PhD. Progress Spring 2018

Michael Crawford
April 16th, 2018

Collected additional reviews
- 640 hotels and restaurants located in 8 additional Cites
- San Francisco, San Diego, Los Angeles, Seattle, Boston, Houston, Tampa, Detroit
- Additional 740,000 reviews
- Dataset now contains about 1,000,000 reviews
Baseline testing with spark cluster

Used text prediction as the task to train the word embeddings
A side effect is the ability to generate fake reviews
Example 1
- Seed: The rooms are very nice and the staff was
- Result: very nice and helpful staff. The hotel is in a great location , right next to the convention center
Eample 2
- Seed: The rooms are very nice but
- Result: the hotel is a little bit of a walk from the main entrance.
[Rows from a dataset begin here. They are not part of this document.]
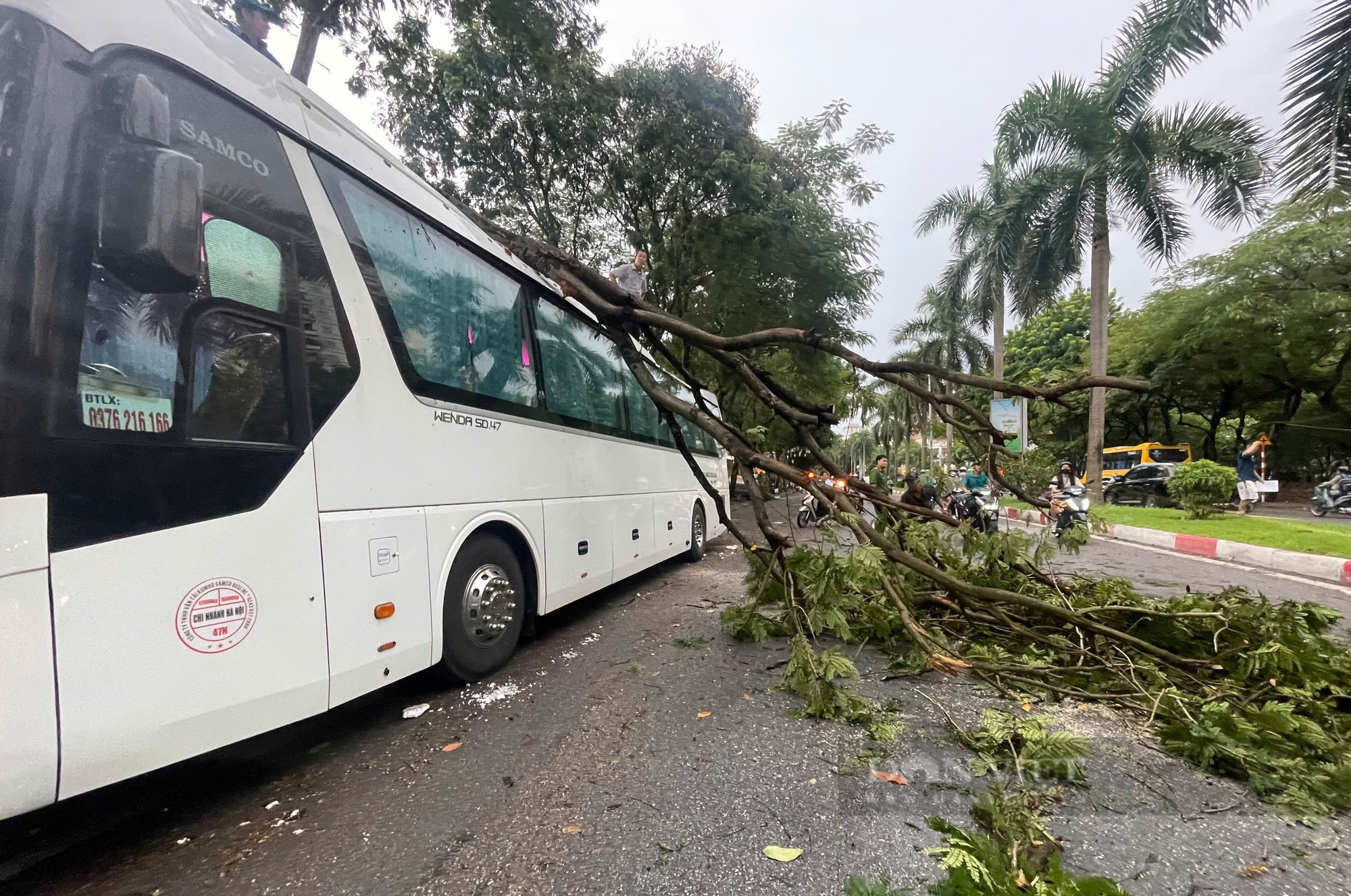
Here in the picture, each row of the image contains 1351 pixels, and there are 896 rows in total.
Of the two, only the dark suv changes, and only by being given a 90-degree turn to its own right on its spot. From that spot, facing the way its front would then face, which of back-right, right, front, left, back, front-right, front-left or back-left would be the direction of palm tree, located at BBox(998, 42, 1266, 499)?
back-right

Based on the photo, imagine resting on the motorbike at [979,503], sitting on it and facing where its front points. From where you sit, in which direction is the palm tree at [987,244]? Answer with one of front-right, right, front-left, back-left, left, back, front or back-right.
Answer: back-left

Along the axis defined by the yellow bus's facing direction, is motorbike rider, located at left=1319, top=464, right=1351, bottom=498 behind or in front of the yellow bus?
behind

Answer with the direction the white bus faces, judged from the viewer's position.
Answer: facing the viewer and to the left of the viewer

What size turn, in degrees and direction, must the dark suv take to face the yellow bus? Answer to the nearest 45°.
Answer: approximately 45° to its right

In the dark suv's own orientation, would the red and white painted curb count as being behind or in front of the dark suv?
behind

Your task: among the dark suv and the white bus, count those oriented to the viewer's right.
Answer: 0

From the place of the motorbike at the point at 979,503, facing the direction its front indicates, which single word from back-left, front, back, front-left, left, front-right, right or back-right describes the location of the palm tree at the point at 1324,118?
front

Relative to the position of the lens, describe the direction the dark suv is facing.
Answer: facing away from the viewer and to the left of the viewer

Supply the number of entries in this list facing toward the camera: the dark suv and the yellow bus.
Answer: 0

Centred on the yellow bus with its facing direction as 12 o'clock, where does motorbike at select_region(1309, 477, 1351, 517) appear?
The motorbike is roughly at 7 o'clock from the yellow bus.

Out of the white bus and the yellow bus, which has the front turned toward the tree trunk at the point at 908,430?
the yellow bus

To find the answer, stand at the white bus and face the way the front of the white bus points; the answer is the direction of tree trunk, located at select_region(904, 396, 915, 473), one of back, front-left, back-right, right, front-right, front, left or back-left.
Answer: back

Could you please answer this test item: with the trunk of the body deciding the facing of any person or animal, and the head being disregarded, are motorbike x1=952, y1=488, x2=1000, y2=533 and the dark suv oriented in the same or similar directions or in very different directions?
very different directions
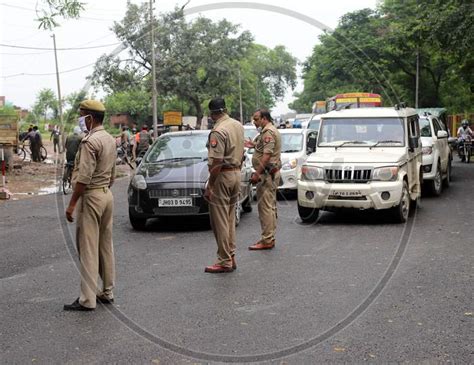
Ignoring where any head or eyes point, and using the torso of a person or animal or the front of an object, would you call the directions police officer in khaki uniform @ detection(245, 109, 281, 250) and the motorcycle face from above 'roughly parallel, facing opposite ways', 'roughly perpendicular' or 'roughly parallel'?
roughly perpendicular

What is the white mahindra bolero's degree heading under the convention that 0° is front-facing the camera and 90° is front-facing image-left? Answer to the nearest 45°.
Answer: approximately 0°

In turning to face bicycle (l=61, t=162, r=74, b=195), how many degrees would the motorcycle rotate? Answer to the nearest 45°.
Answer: approximately 45° to its right

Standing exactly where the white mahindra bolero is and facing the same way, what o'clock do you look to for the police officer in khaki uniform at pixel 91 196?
The police officer in khaki uniform is roughly at 1 o'clock from the white mahindra bolero.

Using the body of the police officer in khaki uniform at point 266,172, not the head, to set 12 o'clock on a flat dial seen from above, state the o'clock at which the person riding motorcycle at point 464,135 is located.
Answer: The person riding motorcycle is roughly at 4 o'clock from the police officer in khaki uniform.

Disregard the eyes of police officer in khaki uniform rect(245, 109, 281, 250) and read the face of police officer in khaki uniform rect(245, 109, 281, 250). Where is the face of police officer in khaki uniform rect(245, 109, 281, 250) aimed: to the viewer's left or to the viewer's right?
to the viewer's left

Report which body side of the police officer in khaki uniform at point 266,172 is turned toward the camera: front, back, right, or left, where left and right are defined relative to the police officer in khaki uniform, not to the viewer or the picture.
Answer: left

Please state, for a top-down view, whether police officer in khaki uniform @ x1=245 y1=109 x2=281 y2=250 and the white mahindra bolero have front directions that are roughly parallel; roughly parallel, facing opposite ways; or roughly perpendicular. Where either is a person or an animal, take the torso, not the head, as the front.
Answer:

The hotel is very nice and the staff is very friendly . The rooms are clean and the beds are comfortable .

Test different embedding sizes and RNN structures
Take word embedding from RNN network and use for classification
- A form of transfer learning
- Try using embeddings with traditional classifiers
- Try using in a new neural network built for classification
Test using reviews from other domains to improve language model
Study differences in the embeddings across geographical regions
- Does one region generalize better than the others
Test for different ways to help with the class imbalance
Try different forms of feature selection (the feature space is huge >500,000)
Try XG boost on the dataset